Exercise aim: Rewrite the data below with every "lens line" replaced by "camera line" and nothing else changed. Omit the pictures from your answer.

Source material:
————————

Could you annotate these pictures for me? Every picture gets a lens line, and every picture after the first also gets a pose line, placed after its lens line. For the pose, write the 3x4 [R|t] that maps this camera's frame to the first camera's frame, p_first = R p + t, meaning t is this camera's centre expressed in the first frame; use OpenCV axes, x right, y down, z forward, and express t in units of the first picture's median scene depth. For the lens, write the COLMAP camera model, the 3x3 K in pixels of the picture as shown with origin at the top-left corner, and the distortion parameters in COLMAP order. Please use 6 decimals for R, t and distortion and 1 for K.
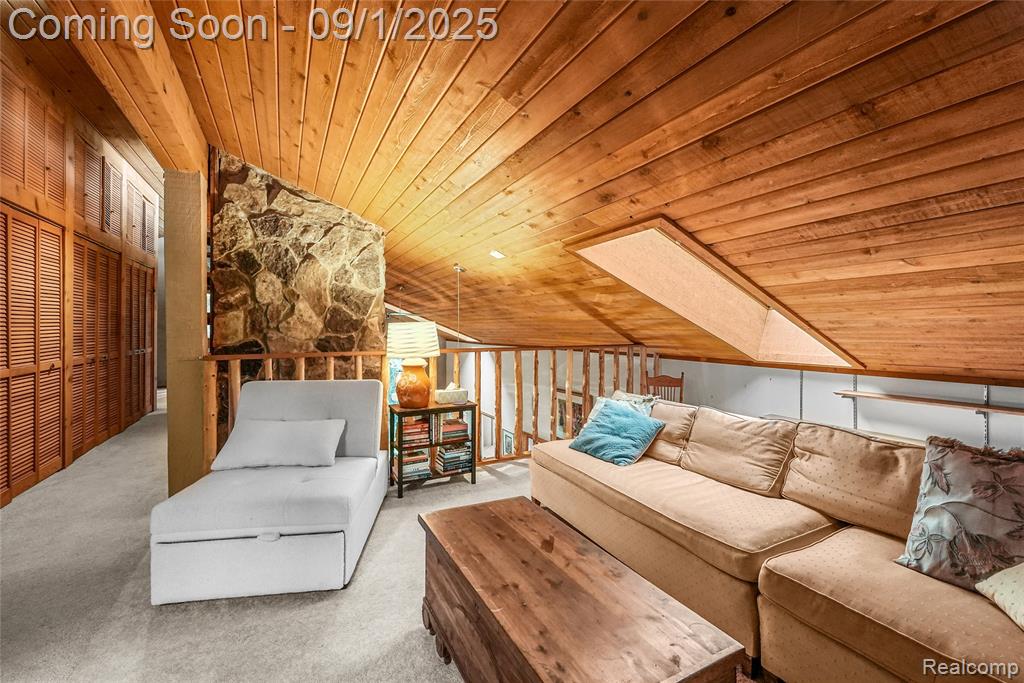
lens RADIAL K [[414.1, 0, 512.0], [0, 414.1, 341.5], [0, 0, 1]] dist [-0.000010, 0.000104]
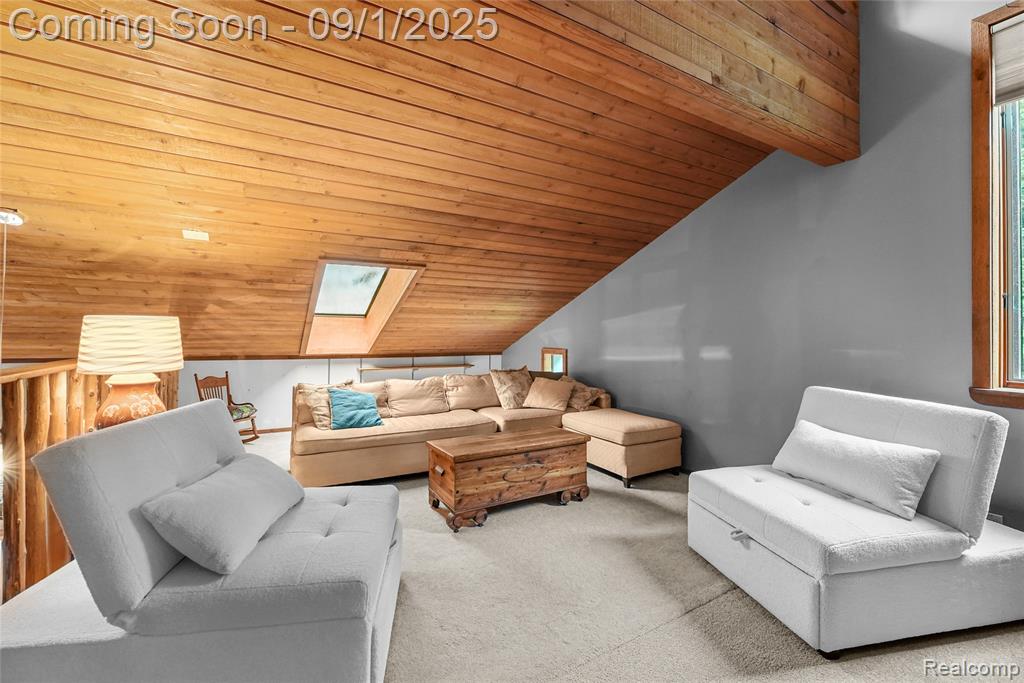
lens RADIAL K [[414.1, 0, 512.0], [0, 414.1, 341.5], [0, 0, 1]] dist [-0.000010, 0.000104]
pose [[-0.011301, -0.019117, 0.999753, -0.742686], [0.018961, 0.999633, 0.019329, -0.007168], [-0.999756, 0.019175, -0.010934, 0.351620]]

————————

Output below:
Could you annotate these pictures for me? Every picture gets a camera line, and every picture after the first also gets a pose line, placed after its camera line. For the pose, write the 3x4 [R|t] that maps this camera's frame to the first camera's frame, p_first = R p + t, meaning t is this camera's centre expressed in the first frame; use OpenCV axes, x right, y down, z forward, and express t in units of the first picture's median scene depth. For the lens, write the COLMAP camera model, the 3x3 K in pixels of the picture as shown with origin at the top-left corner, and the distortion parameters in COLMAP order. Please use 6 decimals for R, t and distortion and 1 for K.
lens RADIAL K [[414.1, 0, 512.0], [0, 414.1, 341.5], [0, 0, 1]] dist [-0.000010, 0.000104]
lens RADIAL K [[414.1, 0, 512.0], [0, 414.1, 341.5], [0, 0, 1]] dist [-0.000010, 0.000104]
pose [[-0.011301, -0.019117, 0.999753, -0.742686], [0.018961, 0.999633, 0.019329, -0.007168], [-0.999756, 0.019175, -0.010934, 0.351620]]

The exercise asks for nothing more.